> EXERCISE REQUIREMENTS: Start at the line with "ワークショップリスト（単発参加の方もこちら）" and print every line through the end of the material below. Keep it exact and free of pictures.
***
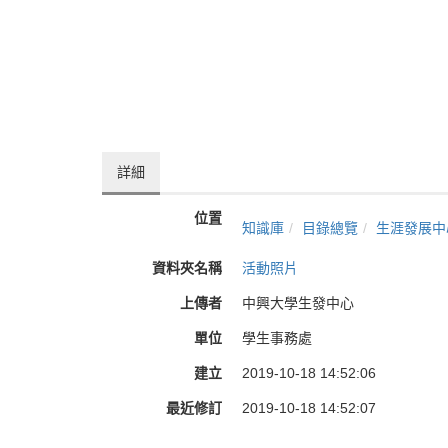
詳細
位置
知識庫
目錄總覽
生涯發展中
資料夾名稱
活動照片
上傳者
中興大學生發中心
單位
學生事務處
建立
2019-10-18 14:52:06
最近修訂
2019-10-18 14:52:07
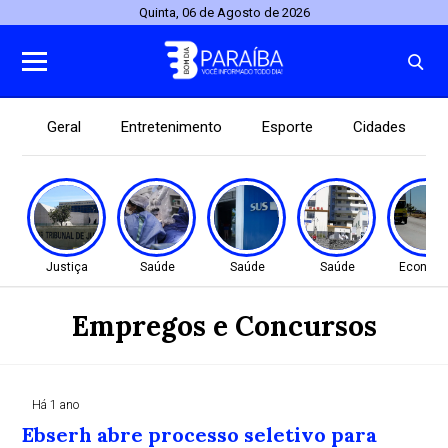
Quinta, 06 de Agosto de 2026
Geral
Entretenimento
Esporte
Cidades
Justiça
Saúde
Saúde
Saúde
Econom
Empregos e Concursos
Há 1 ano
Ebserh abre processo seletivo para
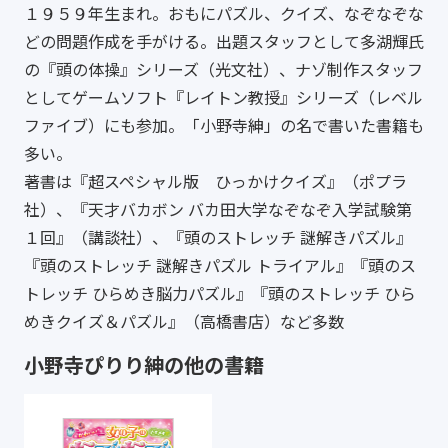
１９５９年生まれ。おもにパズル、クイズ、なぞなぞな
どの問題作成を手がける。出題スタッフとして多湖輝氏
の『頭の体操』シリーズ（光文社）、ナゾ制作スタッフ
としてゲームソフト『レイトン教授』シリーズ（レベル
ファイブ）にも参加。「小野寺紳」の名で書いた書籍も
多い。
著書は『超スペシャル版 ひっかけクイズ』（ポプラ
社）、『天才バカボン バカ田大学なぞなぞ入学試験第
１回』（講談社）、『頭のストレッチ 謎解きパズル』
『頭のストレッチ 謎解きパズル トライアル』『頭のス
トレッチ ひらめき脳力パズル』『頭のストレッチ ひら
めきクイズ＆パズル』（高橋書店）など多数
小野寺ぴりり紳の他の書籍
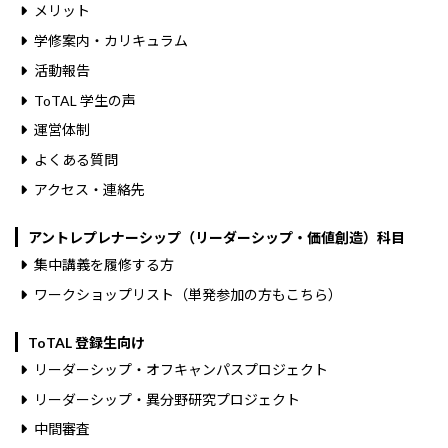
メリット
学修案内・カリキュラム
活動報告
ToTAL 学生の声
運営体制
よくある質問
アクセス・連絡先
アントレプレナーシップ（リーダーシップ・価値創造）科目
集中講義を履修する方
ワークショップリスト（単発参加の方もこちら）
ToTAL 登録生向け
リーダーシップ・オフキャンパスプロジェクト
リーダーシップ・異分野研究プロジェクト
中間審査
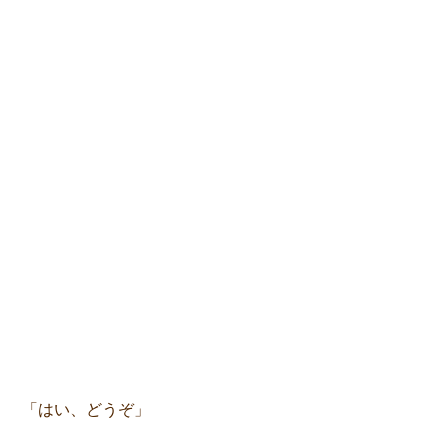
「はい、どうぞ」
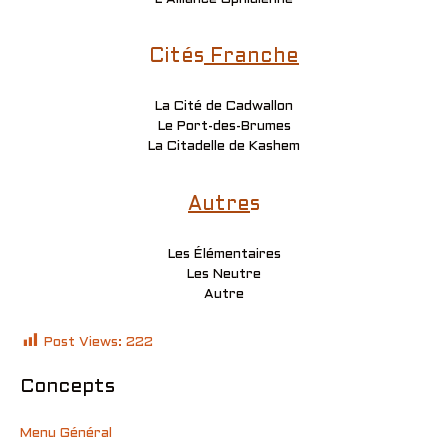
Cités
Franche
La Cité de Cadwallon
Le Port-des-Brumes
La Citadelle de Kashem
Autre
s
Les Élémentaires
Les Neutre
Autre
Post Views:
222
Concepts
Menu Général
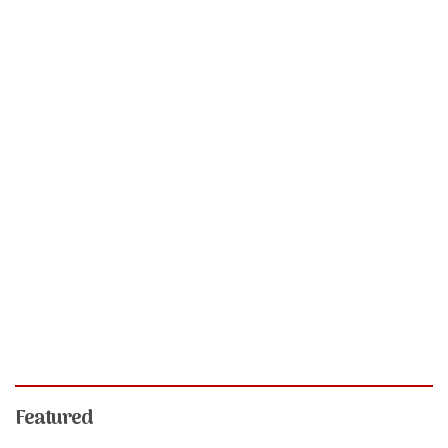
Featured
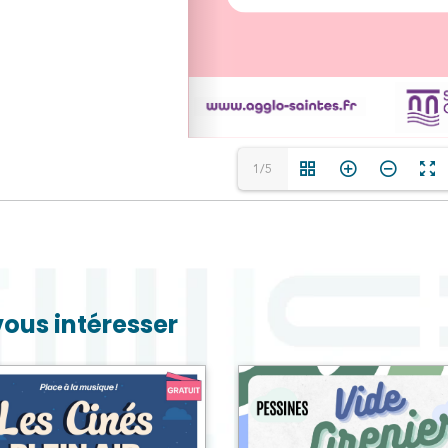
1/5
vous intéresser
***
> RESULT:
ワークショップリスト（単発参加の方もこちら）
ToTAL 登録生向け
リーダーシップ・オフキャンパスプロジェクト
リーダーシップ・異分野研究プロジェクト
中間審査
「はい、どうぞ」
Cités
Franche
La Cité de Cadwallon
Le Port-des-Brumes
La Citadelle de Kashem
Autre
s
Les Élémentaires
Les Neutre
Autre
Post Views:
222
Concepts
Menu Général
Featured
1/5
vous intéresser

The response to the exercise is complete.